Figure understanding tasks
Segment Open

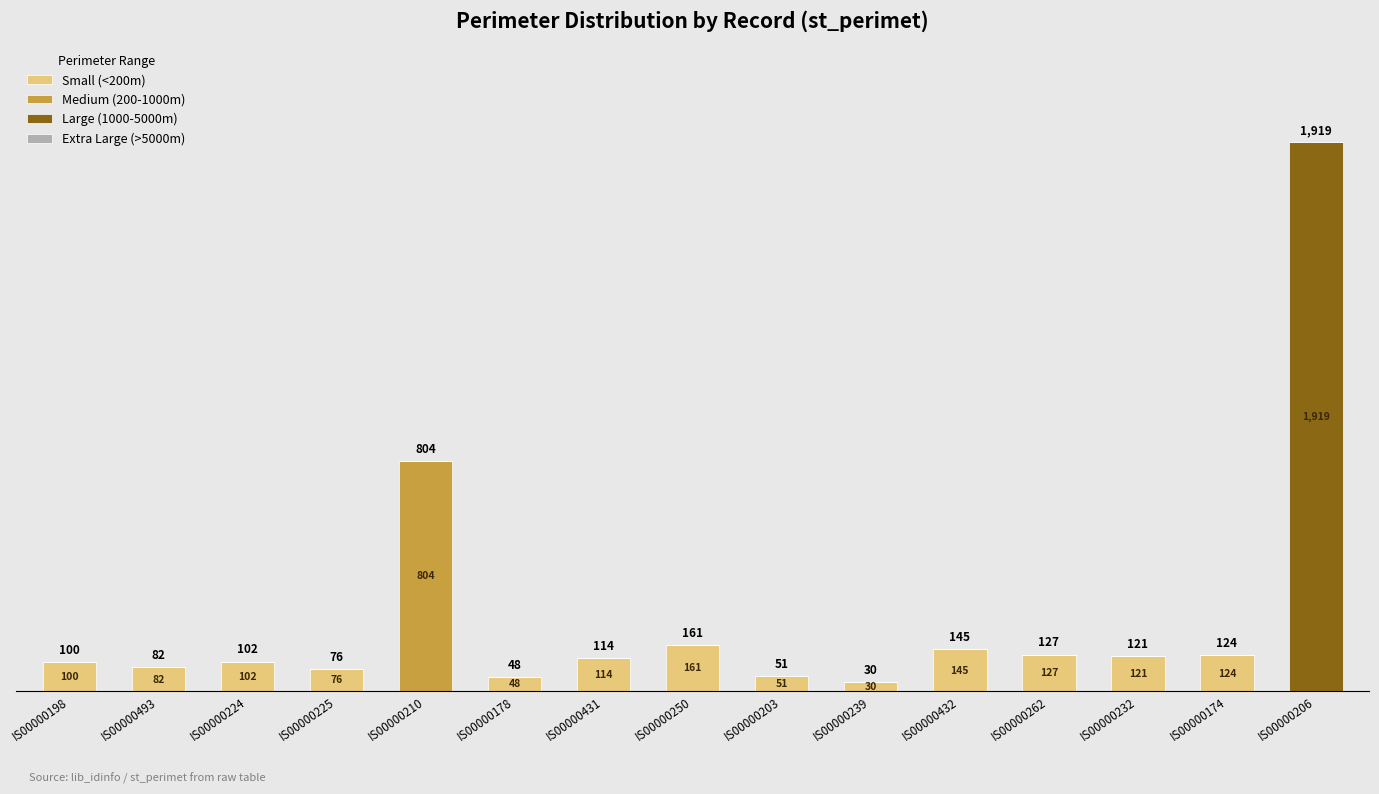

At which label is Small (<200m) closest to 80?

IS00000493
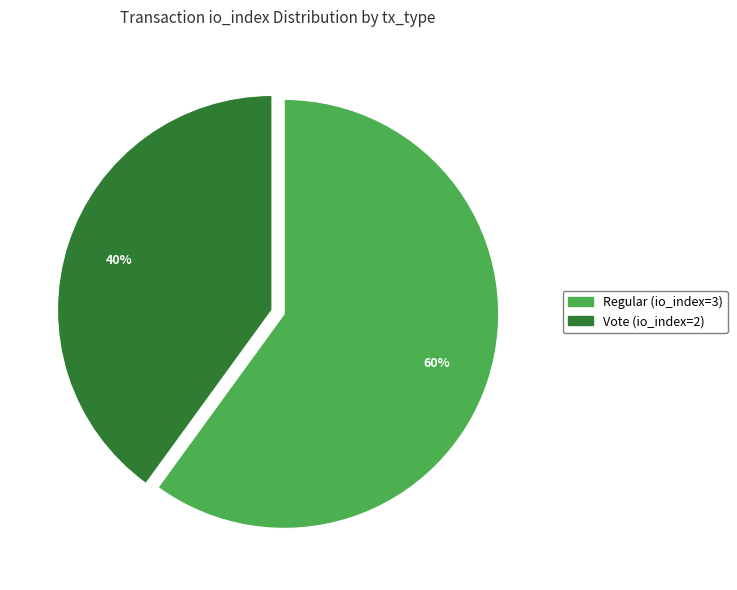

To the nearest percent, what is the difference between the Regular (io_index=3) and Vote (io_index=2) slice percentages?

20%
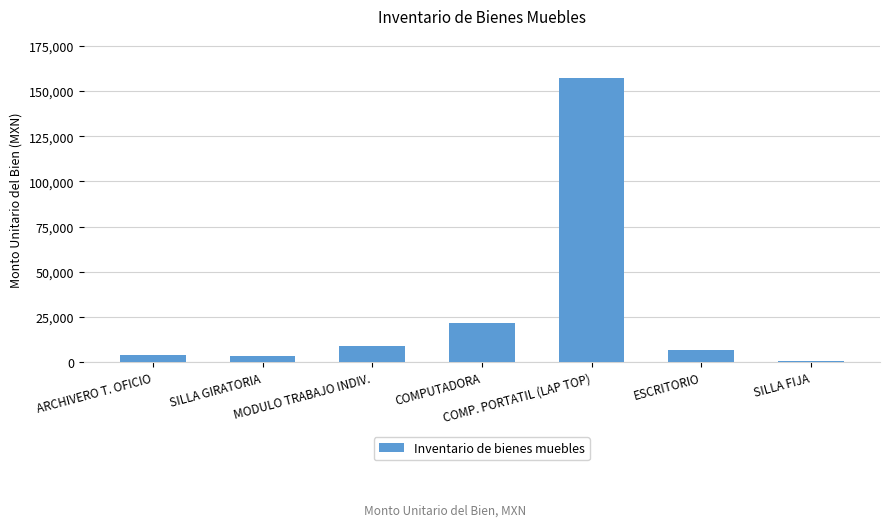

Approximately how many times larger is the value at SILLA GIRATORIA compared to COMPUTADORA?

0.2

Segment Closed

▶ TASK DETAILS: Write out all the records again, swapping "Approximately" for "Roughly" and changing nothing else. Omit the pictures.

▶ ANSWER BELOW:
At which label is Small (<200m) closest to 80?

IS00000493

To the nearest percent, what is the difference between the Regular (io_index=3) and Vote (io_index=2) slice percentages?

20%

Roughly how many times larger is the value at SILLA GIRATORIA compared to COMPUTADORA?

0.2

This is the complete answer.